Dalil-dalil yang diperselisihkan oleh para ulama tentang level keshahihannya itu antara lain adalah hadits-hadits berikut ini:
Sesungguhnya Allah 'Azza Wajalla turun ke langit dunia pada malam
nisfu sya'ban dan mengampuni lebih banyak dari jumlah bulu pada kambing
Bani Kalb (salah satu kabilah yang punya banyak kambing). (HR At-Tabarani dan Ahmad)
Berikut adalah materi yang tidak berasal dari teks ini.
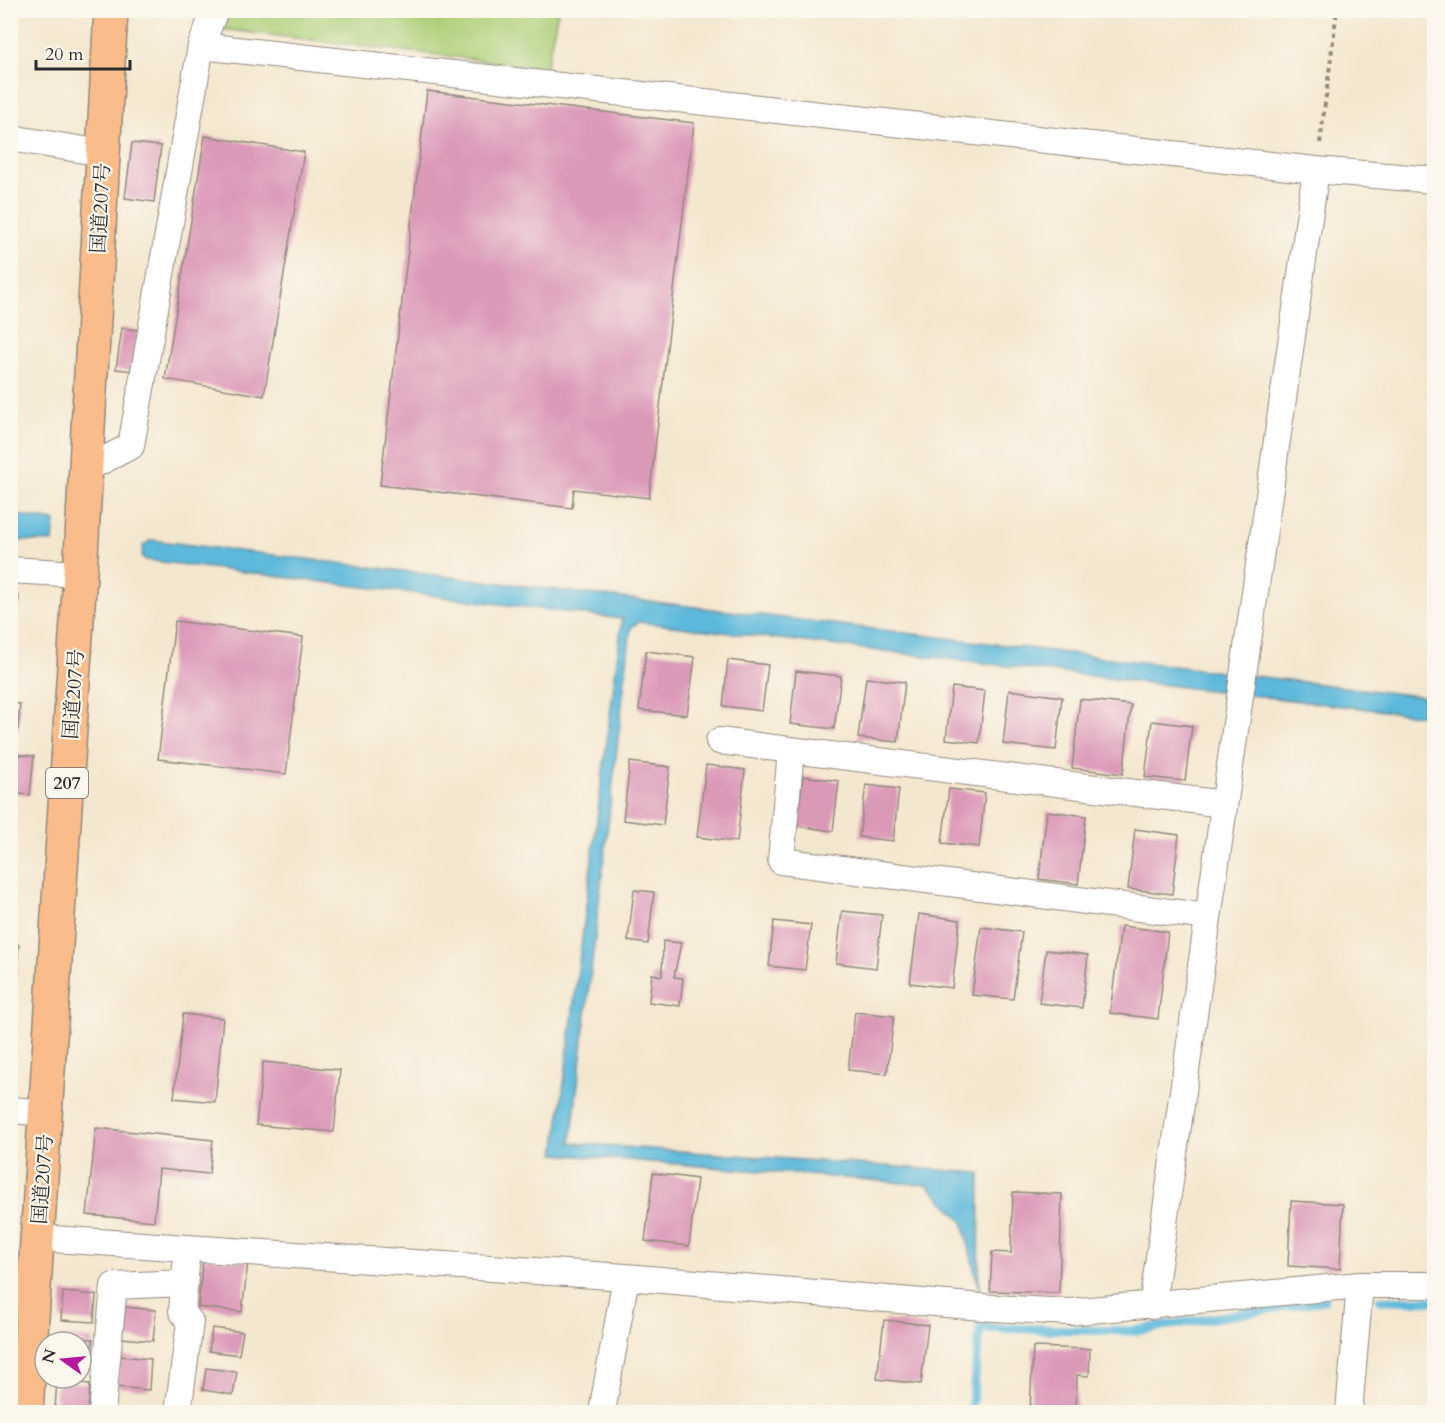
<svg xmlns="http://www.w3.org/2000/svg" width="1445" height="1423" font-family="Cardo,'Noto Serif JP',serif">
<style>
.green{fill:#adcf78;stroke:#6c7d52;stroke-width:1.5}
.water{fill:#5db9db;stroke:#447283;stroke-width:1.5}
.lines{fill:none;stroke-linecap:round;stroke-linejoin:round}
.stream{stroke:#5db9db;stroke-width:9}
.building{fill:#db99b8}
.street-casing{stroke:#90897d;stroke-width:28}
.highway-casing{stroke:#90897d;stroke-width:36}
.path{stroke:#90897d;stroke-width:4;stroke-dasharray:4.5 4.5;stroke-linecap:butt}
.street{stroke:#fff;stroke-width:26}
.highway{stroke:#fabc8b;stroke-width:33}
.labels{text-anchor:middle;stroke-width:4.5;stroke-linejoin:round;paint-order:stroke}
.shield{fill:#fbf7ec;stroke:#696865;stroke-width:1.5}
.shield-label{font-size:18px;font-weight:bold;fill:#2b2b2b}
.street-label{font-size:20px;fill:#2b2b2b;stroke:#fbf7ec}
</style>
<rect width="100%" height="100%" fill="#fbf7ec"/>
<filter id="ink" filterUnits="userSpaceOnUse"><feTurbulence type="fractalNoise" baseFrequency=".0167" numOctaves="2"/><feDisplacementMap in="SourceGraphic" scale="12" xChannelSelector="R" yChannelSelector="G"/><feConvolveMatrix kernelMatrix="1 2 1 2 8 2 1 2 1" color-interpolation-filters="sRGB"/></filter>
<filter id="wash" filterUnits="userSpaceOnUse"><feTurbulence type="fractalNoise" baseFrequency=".008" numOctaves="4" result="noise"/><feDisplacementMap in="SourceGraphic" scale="24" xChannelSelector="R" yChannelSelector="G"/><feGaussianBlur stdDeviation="1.35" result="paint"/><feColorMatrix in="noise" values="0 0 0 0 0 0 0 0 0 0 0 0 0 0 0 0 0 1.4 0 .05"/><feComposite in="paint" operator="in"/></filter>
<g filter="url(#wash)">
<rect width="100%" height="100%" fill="#f4e7cf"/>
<path class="green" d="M 228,11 L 558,11 L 546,68 L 221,29 Z"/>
<path class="water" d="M 11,514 L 55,521 L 53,542 L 11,540 Z
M 151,540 L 1434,698 L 1434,717 L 639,622 L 631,627 L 571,1143 L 980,1173 L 979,1290 L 963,1222 L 928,1185 L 555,1154 L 622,619 L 146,560 L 142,557 L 143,546 Z"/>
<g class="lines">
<path class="stream" d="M 1380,1300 L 1434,1301
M 971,1412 L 980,1328 L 1133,1331 L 1324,1300"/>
</g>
<g id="blocks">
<path class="building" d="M 427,91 L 694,123 L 649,498 L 574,489 L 572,508 L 380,485 Z
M 205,136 L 304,152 L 264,396 L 165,379 Z
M 132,143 L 161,146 L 154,202 L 125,198 Z
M 122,328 L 138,330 L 133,371 L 116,369 Z
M 10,595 L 19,596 L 12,666 L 10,666 Z
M 175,621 L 303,637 L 286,774 L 158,759 Z
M 646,651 L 695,657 L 687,715 L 639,710 Z
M 728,660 L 768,665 L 762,711 L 723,706 Z
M 796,671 L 841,676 L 834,729 L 790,724 Z
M 866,678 L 905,682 L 898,742 L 858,738 Z
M 952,687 L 985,691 L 979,743 L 946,739 Z
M 1009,690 L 1062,697 L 1056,750 L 1003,744 Z
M 1080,699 L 1131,705 L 1123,774 L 1072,768 Z
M 10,703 L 20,704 L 18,730 L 10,729 Z
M 1152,721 L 1192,726 L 1185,781 L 1145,777 Z
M 10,754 L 34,756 L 30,795 L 10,793 Z
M 630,762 L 670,767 L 663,825 L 623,820 Z
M 706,765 L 745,770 L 737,842 L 697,837 Z
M 803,776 L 839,781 L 833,831 L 797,826 Z
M 866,785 L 899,789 L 893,841 L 859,837 Z
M 949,789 L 985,793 L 979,847 L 942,843 Z
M 1047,811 L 1086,816 L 1078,884 L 1039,879 Z
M 1135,829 L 1179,835 L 1172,894 L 1128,889 Z
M 634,890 L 654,892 L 648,944 L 628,941 Z
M 842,911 L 882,915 L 876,968 L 836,963 Z
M 919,914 L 960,920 L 952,988 L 910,983 Z
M 774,921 L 811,925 L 805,970 L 769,966 Z
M 1121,926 L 1168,932 L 1158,1019 L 1110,1013 Z
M 981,927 L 1022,932 L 1013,999 L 972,995 Z
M 663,941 L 681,943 L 674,977 L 683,978 L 680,1006 L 649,1002 L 652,974 L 662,976 Z
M 10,944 L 19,945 L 16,978 L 10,977 Z
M 1046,950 L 1088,955 L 1082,1008 L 1039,1003 Z
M 855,1012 L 894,1016 L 887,1074 L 848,1070 Z
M 183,1014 L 223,1018 L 215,1102 L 174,1098 Z
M 263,1062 L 340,1070 L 334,1132 L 256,1125 Z
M 96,1128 L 213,1140 L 209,1174 L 159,1169 L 154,1221 L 87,1215 Z
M 653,1173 L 697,1179 L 689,1246 L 645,1241 Z
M 1013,1192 L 1062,1194 L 1059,1293 L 990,1291 L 992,1252 L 1011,1253 Z
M 1291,1201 L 1343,1204 L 1340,1269 L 1288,1266 Z
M 203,1257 L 248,1262 L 242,1312 L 198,1307 Z
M 63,1292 L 96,1295 L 94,1322 L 61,1320 Z
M 125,1307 L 156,1310 L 153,1341 L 122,1338 Z
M 884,1320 L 928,1325 L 921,1384 L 877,1379 Z
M 212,1328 L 243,1332 L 239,1355 L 209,1351 Z
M 60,1337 L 93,1339 L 91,1367 L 81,1366 L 81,1342 L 59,1342 Z
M 1033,1347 L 1090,1349 L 1089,1376 L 1077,1375 L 1076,1412 L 1030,1412 Z
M 120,1356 L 151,1359 L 149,1390 L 117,1387 Z
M 206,1368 L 237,1372 L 233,1395 L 203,1390 Z
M 57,1381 L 90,1384 L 88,1411 L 55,1408 Z"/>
</g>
</g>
<g filter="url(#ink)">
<use href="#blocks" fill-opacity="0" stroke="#90897d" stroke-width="1.5"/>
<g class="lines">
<defs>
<path id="street" d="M 201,46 L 1316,170 L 1434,180
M 10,138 L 103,153
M 86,469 L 131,446 L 201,46 L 215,10
M 10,570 L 80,574
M 719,741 L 1224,804
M 791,750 L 781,861 L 1208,917
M 10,1110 L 47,1113
M 38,1238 L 626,1277 L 994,1308 L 1069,1312 L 1360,1285 L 1434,1285
M 1152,1306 L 1316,170
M 102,1412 L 114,1286 L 185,1283
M 178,1412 L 190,1322 L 182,1311 L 186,1266
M 602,1412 L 626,1277
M 1349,1412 L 1360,1285"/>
<path id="highway" d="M 26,1412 L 80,574 L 111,10"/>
</defs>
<use href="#street" class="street-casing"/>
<use href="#highway" class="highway-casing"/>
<path class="path" d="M 1320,143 L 1337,10"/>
<use href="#street" class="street"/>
<use href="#highway" class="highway"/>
</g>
</g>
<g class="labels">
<rect class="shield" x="46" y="768" width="42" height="30" rx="4.5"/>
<g class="shield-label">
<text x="67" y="789">207</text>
</g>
<g class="street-label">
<text transform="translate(100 208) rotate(-87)" y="7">国道207号</text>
<text transform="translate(73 694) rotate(-86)" y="7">国道207号</text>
<text transform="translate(42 1179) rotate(-86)" y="7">国道207号</text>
</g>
</g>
<rect width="1445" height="1423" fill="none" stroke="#fbf7ec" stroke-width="36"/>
<g transform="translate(63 1360) rotate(285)"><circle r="28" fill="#fbf7ec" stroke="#a8a59f" stroke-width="1.5"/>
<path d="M0-4.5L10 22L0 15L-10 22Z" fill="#b5179e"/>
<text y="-9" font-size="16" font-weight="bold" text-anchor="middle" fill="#2b2b2b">N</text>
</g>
<path d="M36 60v9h94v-9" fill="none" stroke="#2b2b2b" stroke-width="3"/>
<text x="45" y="60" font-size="18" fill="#2b2b2b" stroke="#fbf7ec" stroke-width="4.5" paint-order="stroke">20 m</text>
</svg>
Namun Al-Imam At-Tirmizy menyatakan bahwa riwayat ini didhaifkan oleh Al-Bukhari.
Selain hadits di atas, juga ada hadits lainnya yang meski tidak sampai derajat shahih, namun oleh para ulama diterima juga.
Dari Aisyah radhiyallahu anha berkata bahwa Rasulullah SAW bangun
pada malam dan melakukan shalat serta memperlama sujud, sehingga aku
menyangka beliau telah diambil. Ketika beliau mengangkat kepalanya dari
sujud dan selesai dari shalatnya, beliau berkata, "Wahai Asiyah, (atau
Wahai Humaira'), apakah kamu menyangka bahwa Rasulullah tidak memberikan
hakmu kepadamu?" Aku menjawab, "Tidak ya Rasulallah, namun Aku
menyangka bahwa Anda telah dipanggil Allah karena sujud Anda lama
sekali." Rasulullah SAW bersabda, "Tahukah kamu malam apa ini?" Aku
menjawab, "Allah dan rasul-Nya lebih mengetahui." Beliau bersabda, "Ini
adalah malam nisfu sya'ban (pertengahan bulan sya'ban). Dan Allah muncul
kepada hamba-hamba-Nya di malam nisfu sya'ban dan mengampuni orang yang
minta ampun, mengasihi orang yang minta dikasihi, namun menunda orang
yang hasud sebagaimana perilaku mereka." (HR Al-Baihaqi)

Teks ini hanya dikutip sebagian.